Data for analysis ▸
*** Block opens ***

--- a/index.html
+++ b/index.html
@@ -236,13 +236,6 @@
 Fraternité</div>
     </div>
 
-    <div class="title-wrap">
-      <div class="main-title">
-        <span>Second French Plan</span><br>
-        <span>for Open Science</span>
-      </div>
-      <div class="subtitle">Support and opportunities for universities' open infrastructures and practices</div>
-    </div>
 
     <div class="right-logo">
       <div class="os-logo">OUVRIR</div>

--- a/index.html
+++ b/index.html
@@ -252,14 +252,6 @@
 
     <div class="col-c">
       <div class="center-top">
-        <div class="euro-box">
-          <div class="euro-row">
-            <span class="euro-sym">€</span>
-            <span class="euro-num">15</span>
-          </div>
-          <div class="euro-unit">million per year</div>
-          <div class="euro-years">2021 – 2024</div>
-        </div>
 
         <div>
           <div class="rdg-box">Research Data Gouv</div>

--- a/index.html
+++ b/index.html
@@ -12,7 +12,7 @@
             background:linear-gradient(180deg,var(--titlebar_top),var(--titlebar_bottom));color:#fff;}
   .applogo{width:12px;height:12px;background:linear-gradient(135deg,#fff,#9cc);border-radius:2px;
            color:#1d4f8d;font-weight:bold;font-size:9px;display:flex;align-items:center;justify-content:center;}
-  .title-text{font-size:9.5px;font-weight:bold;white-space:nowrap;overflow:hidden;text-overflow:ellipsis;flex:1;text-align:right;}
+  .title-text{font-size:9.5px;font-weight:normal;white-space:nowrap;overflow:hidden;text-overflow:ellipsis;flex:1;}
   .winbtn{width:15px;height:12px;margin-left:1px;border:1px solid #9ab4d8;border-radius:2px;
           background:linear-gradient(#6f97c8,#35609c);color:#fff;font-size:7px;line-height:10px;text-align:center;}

*** Block closes ***
*** Block opens ***

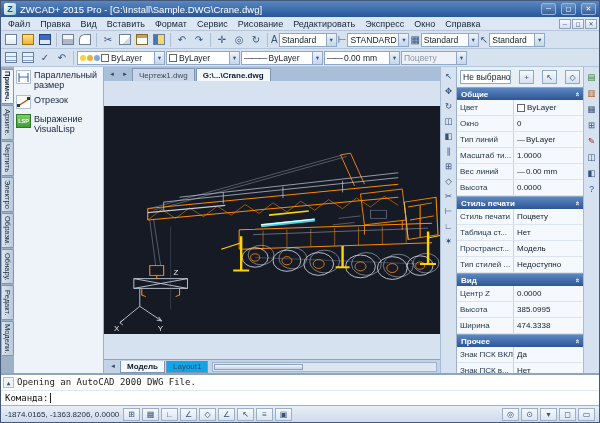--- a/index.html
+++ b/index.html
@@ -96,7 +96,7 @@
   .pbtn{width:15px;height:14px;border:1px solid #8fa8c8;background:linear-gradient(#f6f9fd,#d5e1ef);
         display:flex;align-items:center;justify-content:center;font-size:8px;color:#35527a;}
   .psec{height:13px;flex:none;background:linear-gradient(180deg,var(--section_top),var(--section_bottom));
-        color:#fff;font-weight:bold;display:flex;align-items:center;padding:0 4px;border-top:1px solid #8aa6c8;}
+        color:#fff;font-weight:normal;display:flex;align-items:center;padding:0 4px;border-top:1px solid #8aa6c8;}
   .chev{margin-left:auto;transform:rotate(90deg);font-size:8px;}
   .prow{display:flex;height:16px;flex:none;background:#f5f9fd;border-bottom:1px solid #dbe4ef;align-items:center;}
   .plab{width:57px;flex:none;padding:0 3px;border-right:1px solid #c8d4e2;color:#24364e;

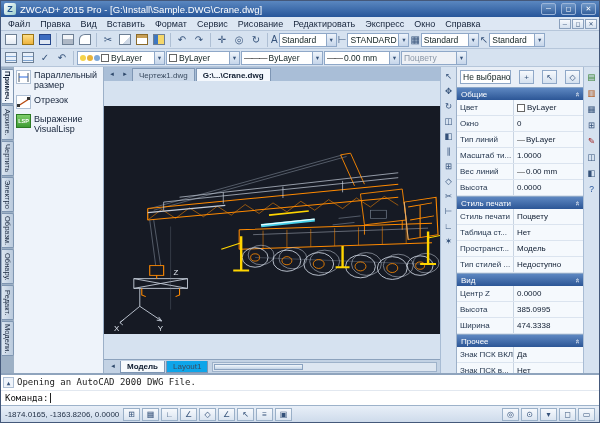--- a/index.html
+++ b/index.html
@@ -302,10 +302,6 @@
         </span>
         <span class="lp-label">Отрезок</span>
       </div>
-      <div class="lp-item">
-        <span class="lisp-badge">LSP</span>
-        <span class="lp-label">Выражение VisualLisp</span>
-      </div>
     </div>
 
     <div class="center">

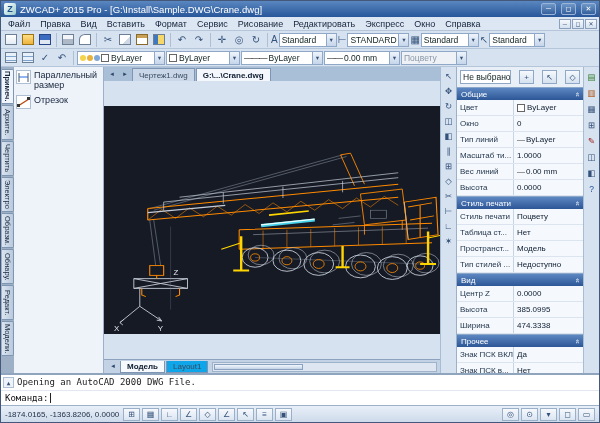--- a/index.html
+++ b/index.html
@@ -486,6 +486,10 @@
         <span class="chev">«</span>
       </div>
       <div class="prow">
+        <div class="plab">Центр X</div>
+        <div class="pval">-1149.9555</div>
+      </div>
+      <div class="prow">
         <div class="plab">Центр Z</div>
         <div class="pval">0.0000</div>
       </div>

*** Block closes ***

What to work on ▸
Please return each line of the listing above that contains "solid".

Completed exercise ▸
   .winbtn{width:15px;height:12px;margin-left:1px;border:1px solid #9ab4d8;border-radius:2px;
   .pbtn{width:15px;height:14px;border:1px solid #8fa8c8;background:linear-gradient(#f6f9fd,#d5e1ef);
-        color:#fff;font-weight:bold;display:flex;align-items:center;padding:0 4px;border-top:1px solid #8aa6c8;}
+        color:#fff;font-weight:normal;display:flex;align-items:center;padding:0 4px;border-top:1px solid #8aa6c8;}
   .prow{display:flex;height:16px;flex:none;background:#f5f9fd;border-bottom:1px solid #dbe4ef;align-items:center;}
   .plab{width:57px;flex:none;padding:0 3px;border-right:1px solid #c8d4e2;color:#24364e;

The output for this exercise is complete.